Quote the stored dataset items word for word, starting at the line that contains "All perspectives converge" and stopping after the line that contains "- date_published: 2025-01-22T07:06:23.226288+00:00". Leave the pictures out.

Stored dataset items:
━━━

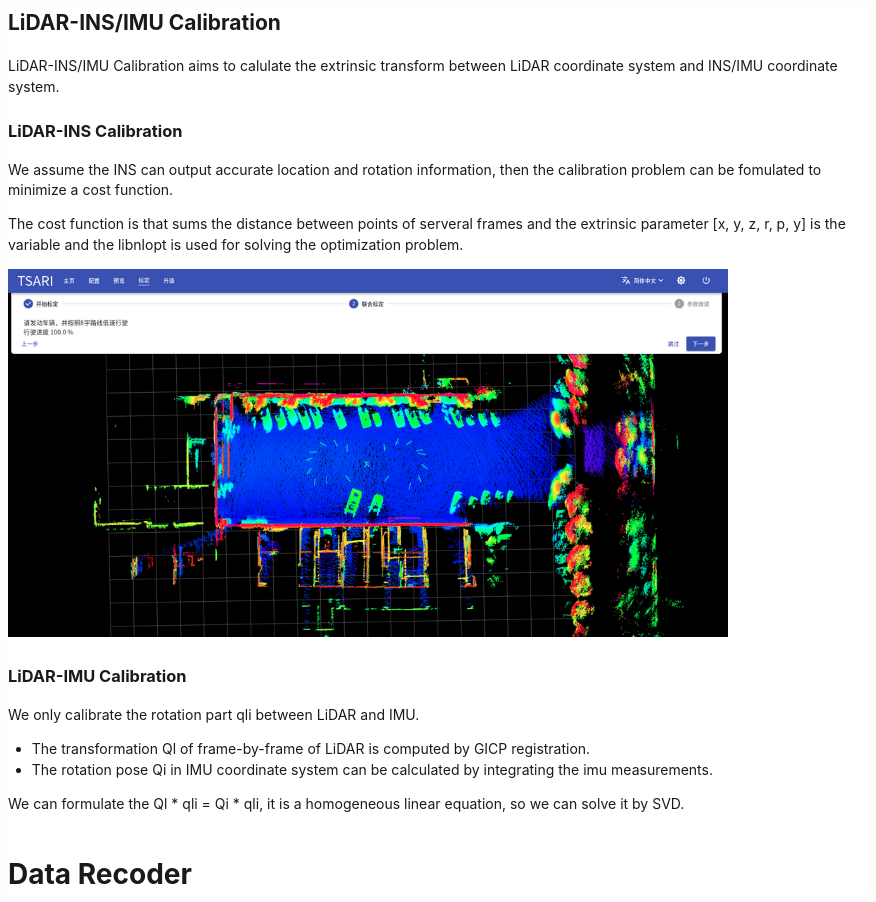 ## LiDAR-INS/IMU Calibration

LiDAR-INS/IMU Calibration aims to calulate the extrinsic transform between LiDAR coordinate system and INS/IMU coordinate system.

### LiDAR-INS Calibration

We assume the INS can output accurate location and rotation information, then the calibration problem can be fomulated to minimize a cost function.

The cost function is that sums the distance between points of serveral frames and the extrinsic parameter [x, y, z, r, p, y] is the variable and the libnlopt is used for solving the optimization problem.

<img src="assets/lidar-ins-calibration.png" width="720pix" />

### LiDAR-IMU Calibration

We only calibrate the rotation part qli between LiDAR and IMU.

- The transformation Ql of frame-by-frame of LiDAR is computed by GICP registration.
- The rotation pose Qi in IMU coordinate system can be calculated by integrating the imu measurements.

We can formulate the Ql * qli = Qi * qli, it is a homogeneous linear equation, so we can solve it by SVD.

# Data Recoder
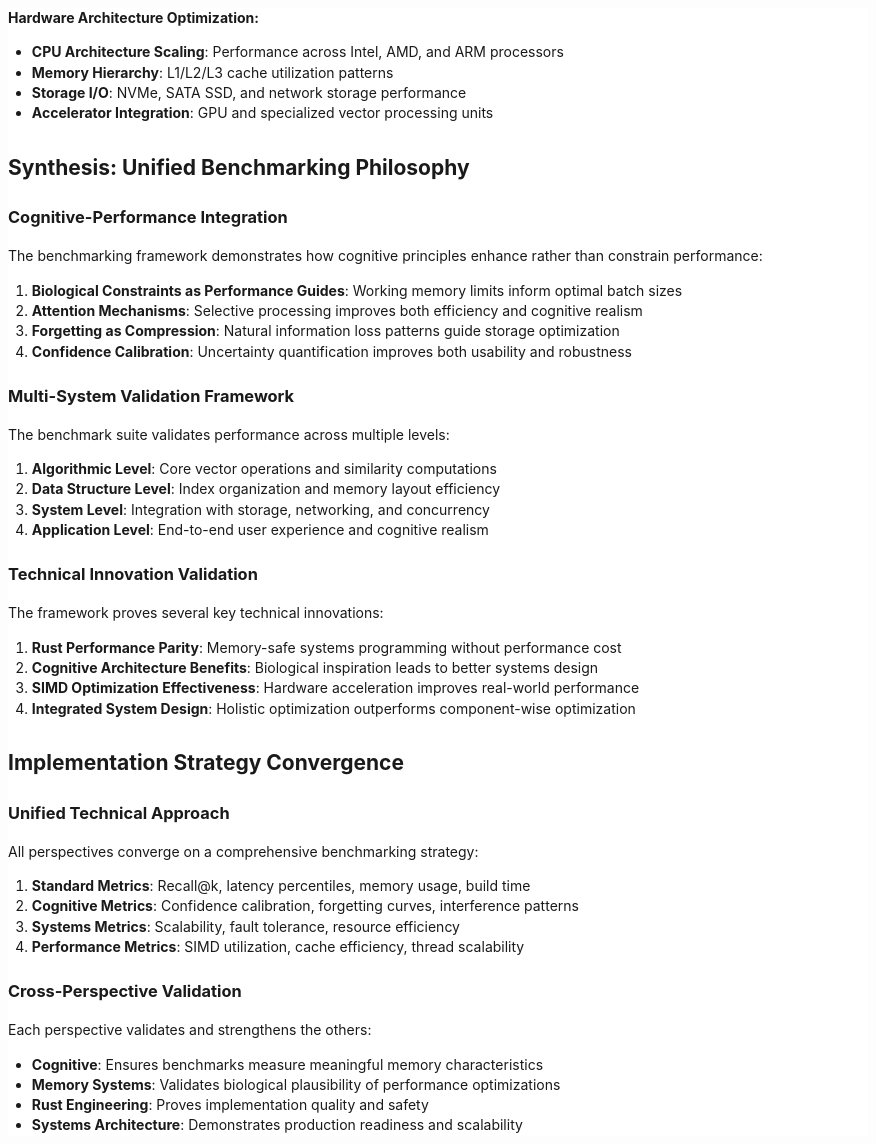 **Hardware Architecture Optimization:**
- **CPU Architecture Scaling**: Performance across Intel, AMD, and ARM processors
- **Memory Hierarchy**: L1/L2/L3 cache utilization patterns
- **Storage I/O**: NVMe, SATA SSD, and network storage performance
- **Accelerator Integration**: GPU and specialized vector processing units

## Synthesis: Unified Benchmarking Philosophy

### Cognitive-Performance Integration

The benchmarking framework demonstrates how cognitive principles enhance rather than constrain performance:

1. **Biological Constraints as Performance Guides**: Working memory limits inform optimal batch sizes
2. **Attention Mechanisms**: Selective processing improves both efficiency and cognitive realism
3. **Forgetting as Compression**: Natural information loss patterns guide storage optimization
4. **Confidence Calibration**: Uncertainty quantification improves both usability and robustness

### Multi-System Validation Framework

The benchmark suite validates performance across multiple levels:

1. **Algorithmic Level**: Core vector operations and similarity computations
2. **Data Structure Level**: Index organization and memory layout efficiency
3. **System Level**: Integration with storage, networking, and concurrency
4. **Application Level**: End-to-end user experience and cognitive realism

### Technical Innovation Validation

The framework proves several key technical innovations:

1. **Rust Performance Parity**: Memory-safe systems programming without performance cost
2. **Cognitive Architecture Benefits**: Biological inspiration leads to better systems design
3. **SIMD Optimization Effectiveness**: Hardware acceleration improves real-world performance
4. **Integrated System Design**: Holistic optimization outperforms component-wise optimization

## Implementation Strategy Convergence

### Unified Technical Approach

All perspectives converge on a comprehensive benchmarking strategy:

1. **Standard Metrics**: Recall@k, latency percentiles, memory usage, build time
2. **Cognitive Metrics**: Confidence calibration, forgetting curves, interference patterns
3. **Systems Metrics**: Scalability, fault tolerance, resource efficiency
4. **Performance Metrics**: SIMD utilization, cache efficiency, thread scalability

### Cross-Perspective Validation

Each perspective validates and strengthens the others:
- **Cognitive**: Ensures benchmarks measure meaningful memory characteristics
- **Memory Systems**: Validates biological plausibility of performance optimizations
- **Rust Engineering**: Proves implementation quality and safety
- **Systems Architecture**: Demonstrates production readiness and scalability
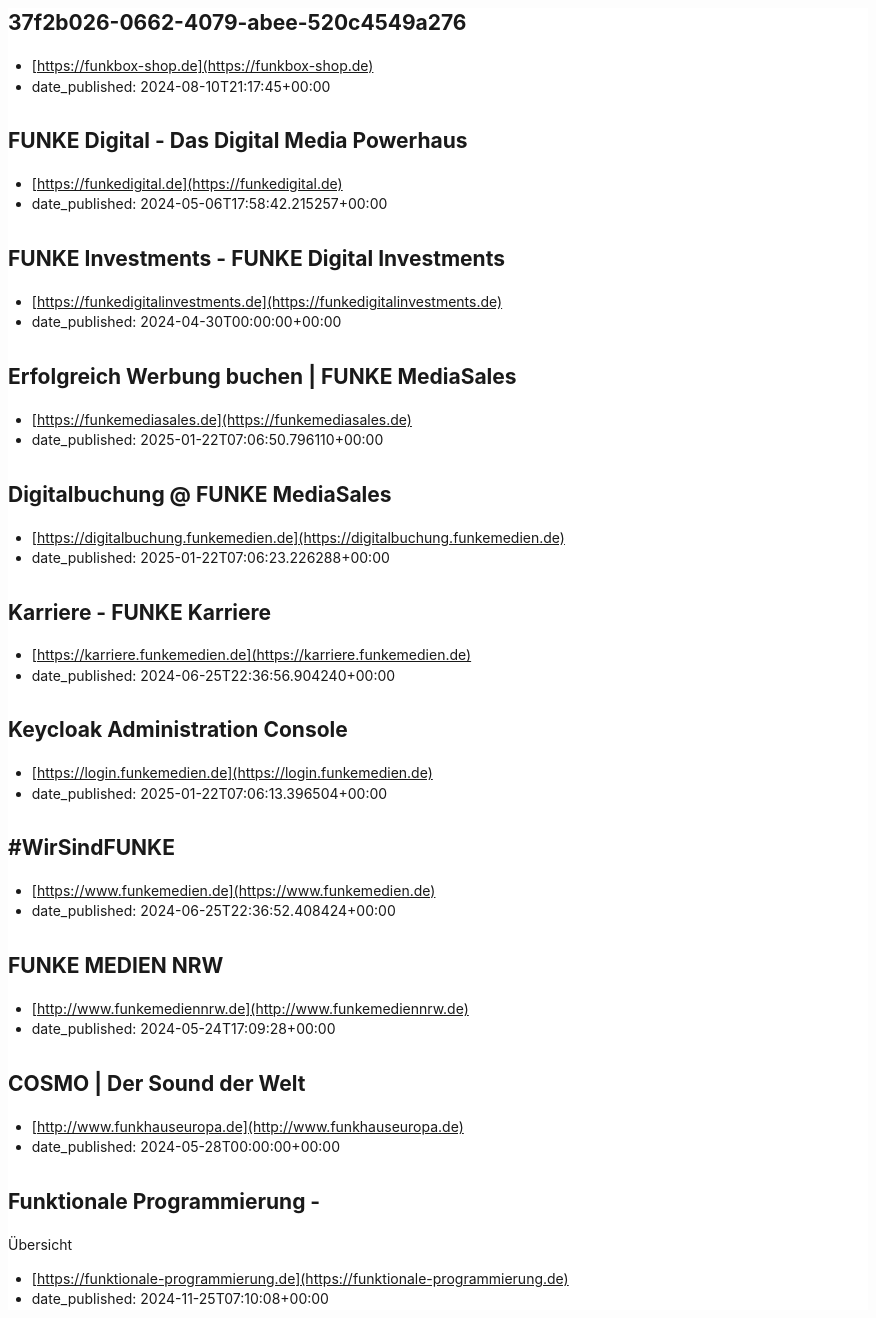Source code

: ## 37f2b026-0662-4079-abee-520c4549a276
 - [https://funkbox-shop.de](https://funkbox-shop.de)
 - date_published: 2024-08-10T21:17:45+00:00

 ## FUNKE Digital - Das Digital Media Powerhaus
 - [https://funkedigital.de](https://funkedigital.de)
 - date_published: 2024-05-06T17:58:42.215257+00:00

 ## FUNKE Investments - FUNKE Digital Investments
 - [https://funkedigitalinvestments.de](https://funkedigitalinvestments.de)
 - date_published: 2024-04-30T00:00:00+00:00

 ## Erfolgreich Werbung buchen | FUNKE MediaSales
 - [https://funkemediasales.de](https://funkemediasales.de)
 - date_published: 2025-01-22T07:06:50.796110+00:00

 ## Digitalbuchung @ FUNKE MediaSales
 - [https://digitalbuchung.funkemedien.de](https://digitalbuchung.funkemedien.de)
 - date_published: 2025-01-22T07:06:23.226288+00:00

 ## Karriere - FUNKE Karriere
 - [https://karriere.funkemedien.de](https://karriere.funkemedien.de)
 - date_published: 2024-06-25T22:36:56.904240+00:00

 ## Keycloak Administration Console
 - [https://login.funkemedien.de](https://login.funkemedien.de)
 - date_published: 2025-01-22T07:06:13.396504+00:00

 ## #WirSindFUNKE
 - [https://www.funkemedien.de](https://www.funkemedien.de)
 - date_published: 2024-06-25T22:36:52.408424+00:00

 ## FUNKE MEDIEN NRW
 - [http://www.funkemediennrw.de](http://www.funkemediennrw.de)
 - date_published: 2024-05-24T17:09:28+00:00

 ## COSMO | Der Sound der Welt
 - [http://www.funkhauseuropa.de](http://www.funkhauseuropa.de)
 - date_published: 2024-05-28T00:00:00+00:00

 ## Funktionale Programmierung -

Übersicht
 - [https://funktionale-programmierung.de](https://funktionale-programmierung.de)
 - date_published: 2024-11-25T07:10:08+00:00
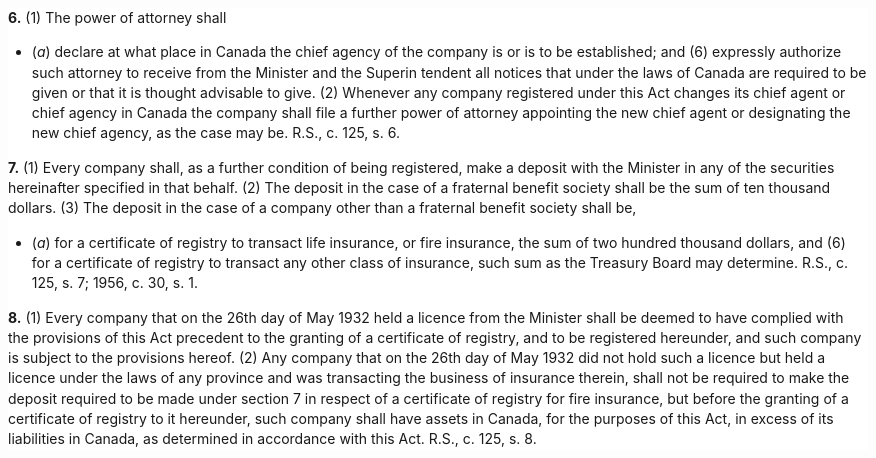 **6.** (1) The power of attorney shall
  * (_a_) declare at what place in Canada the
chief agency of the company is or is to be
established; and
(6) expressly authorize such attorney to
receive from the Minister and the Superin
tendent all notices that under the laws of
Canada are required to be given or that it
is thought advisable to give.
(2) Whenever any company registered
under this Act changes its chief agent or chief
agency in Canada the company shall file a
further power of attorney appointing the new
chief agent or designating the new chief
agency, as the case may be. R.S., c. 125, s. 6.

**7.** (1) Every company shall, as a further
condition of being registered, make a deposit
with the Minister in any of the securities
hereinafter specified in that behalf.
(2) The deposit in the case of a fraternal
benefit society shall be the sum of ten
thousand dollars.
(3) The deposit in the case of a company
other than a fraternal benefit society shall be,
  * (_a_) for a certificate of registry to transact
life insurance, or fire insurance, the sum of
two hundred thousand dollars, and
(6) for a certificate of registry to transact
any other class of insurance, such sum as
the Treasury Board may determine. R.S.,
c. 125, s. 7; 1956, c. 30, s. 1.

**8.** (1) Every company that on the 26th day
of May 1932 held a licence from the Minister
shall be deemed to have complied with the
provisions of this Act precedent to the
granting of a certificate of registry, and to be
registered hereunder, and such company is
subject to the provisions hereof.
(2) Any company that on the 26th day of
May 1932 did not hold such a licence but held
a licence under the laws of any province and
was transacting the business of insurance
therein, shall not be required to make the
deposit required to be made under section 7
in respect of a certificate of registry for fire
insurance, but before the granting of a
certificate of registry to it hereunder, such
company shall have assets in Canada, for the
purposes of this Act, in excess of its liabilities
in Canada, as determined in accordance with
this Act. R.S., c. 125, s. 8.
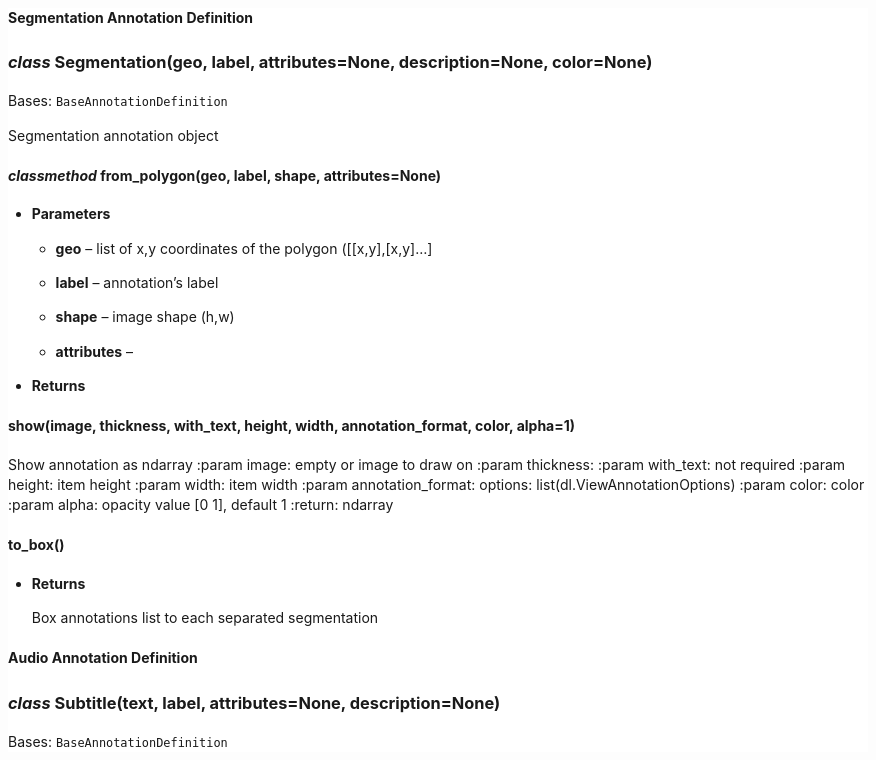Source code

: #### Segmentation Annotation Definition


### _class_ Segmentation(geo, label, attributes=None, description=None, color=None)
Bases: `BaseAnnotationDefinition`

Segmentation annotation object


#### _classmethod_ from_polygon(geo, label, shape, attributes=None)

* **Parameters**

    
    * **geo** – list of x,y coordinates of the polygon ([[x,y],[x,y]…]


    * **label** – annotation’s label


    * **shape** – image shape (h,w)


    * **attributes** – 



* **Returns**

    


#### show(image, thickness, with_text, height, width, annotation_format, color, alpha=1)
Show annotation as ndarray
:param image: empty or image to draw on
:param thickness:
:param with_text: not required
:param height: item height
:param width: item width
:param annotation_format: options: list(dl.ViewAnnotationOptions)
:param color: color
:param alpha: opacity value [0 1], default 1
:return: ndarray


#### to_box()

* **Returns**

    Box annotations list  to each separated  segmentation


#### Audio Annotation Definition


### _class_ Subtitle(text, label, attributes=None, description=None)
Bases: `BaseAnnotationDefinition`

━━━

- Response area:
All perspectives converge on a comprehensive benchmarking strategy:

1. **Standard Metrics**: Recall@k, latency percentiles, memory usage, build time
2. **Cognitive Metrics**: Confidence calibration, forgetting curves, interference patterns
3. **Systems Metrics**: Scalability, fault tolerance, resource efficiency
4. **Performance Metrics**: SIMD utilization, cache efficiency, thread scalability

### Cross-Perspective Validation

Each perspective validates and strengthens the others:
- **Cognitive**: Ensures benchmarks measure meaningful memory characteristics
- **Memory Systems**: Validates biological plausibility of performance optimizations
- **Rust Engineering**: Proves implementation quality and safety
- **Systems Architecture**: Demonstrates production readiness and scalability
Source code

: ## 37f2b026-0662-4079-abee-520c4549a276
 - [https://funkbox-shop.de](https://funkbox-shop.de)
 - date_published: 2024-08-10T21:17:45+00:00

 ## FUNKE Digital - Das Digital Media Powerhaus
 - [https://funkedigital.de](https://funkedigital.de)
 - date_published: 2024-05-06T17:58:42.215257+00:00

 ## FUNKE Investments - FUNKE Digital Investments
 - [https://funkedigitalinvestments.de](https://funkedigitalinvestments.de)
 - date_published: 2024-04-30T00:00:00+00:00

 ## Erfolgreich Werbung buchen | FUNKE MediaSales
 - [https://funkemediasales.de](https://funkemediasales.de)
 - date_published: 2025-01-22T07:06:50.796110+00:00

 ## Digitalbuchung @ FUNKE MediaSales
 - [https://digitalbuchung.funkemedien.de](https://digitalbuchung.funkemedien.de)
 - date_published: 2025-01-22T07:06:23.226288+00:00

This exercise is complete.